We sought in this study compensatory mechanisms in the endocannabinoid system in a mouse model carrying the genetic deletion of TRPV1 (TRPV1−/−), which might eventually have an impact on neural information processing. Hence, biochemical and immunohistochemical tools were used to explore the overall expression patterns of some key endocannabinoid system components (DAGL, MAGL, NAPE-PLD, FAAH). Also, immunoelectron microscopy was applied to assess CB1R rearrangements in the TRPV1−/− hippocampal dentate gyrus where both receptors are involved in mechanistically distinct eLTD at the MPP synapses (Chávez et al., 2010; Peñasco et al., 2019). The results show that the expression and localization of some components of the endocannabinoid system change upon the constitutive absence of TRPV1.

### [Study material]
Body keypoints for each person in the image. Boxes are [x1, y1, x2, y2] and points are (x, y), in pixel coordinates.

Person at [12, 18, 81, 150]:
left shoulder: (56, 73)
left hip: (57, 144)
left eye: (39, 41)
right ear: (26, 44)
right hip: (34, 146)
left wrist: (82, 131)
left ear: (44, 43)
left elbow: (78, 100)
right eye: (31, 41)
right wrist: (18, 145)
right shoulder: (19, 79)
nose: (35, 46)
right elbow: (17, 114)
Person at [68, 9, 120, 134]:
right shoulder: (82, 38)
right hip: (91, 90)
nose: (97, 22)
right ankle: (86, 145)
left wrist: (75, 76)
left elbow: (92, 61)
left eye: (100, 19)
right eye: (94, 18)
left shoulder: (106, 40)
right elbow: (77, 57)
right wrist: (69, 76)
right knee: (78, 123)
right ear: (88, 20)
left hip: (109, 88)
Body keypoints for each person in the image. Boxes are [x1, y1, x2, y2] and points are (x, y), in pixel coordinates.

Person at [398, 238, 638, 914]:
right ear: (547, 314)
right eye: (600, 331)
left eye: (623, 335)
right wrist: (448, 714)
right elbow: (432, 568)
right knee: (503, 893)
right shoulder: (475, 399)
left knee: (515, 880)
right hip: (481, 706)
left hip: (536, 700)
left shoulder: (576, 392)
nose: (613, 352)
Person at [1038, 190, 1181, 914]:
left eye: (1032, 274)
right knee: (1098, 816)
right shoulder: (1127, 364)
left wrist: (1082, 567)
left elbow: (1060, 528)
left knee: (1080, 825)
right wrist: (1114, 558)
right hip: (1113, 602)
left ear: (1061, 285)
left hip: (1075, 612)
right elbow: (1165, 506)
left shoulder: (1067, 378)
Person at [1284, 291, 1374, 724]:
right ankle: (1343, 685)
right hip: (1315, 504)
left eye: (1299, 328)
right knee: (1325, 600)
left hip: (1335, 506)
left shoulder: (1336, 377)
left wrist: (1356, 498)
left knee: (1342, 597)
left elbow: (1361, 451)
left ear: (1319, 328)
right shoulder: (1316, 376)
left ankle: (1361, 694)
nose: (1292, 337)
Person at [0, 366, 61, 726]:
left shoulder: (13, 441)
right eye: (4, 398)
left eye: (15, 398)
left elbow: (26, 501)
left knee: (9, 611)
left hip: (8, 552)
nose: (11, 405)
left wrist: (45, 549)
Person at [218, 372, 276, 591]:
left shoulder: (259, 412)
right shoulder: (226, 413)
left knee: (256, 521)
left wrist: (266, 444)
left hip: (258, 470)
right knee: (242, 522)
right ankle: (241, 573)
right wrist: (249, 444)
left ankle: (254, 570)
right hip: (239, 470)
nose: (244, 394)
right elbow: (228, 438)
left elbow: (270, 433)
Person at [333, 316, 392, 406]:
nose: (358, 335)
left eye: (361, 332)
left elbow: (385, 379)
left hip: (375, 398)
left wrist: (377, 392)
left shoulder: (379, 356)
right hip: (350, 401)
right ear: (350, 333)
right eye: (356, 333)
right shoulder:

### [Assigned task]
List the endocannabinoid system components that the passage on TRPV1-deficient mice says were examined with biochemical and immunohistochemical tools.

### [Your solution]
DAGL, MAGL, NAPE-PLD, FAAH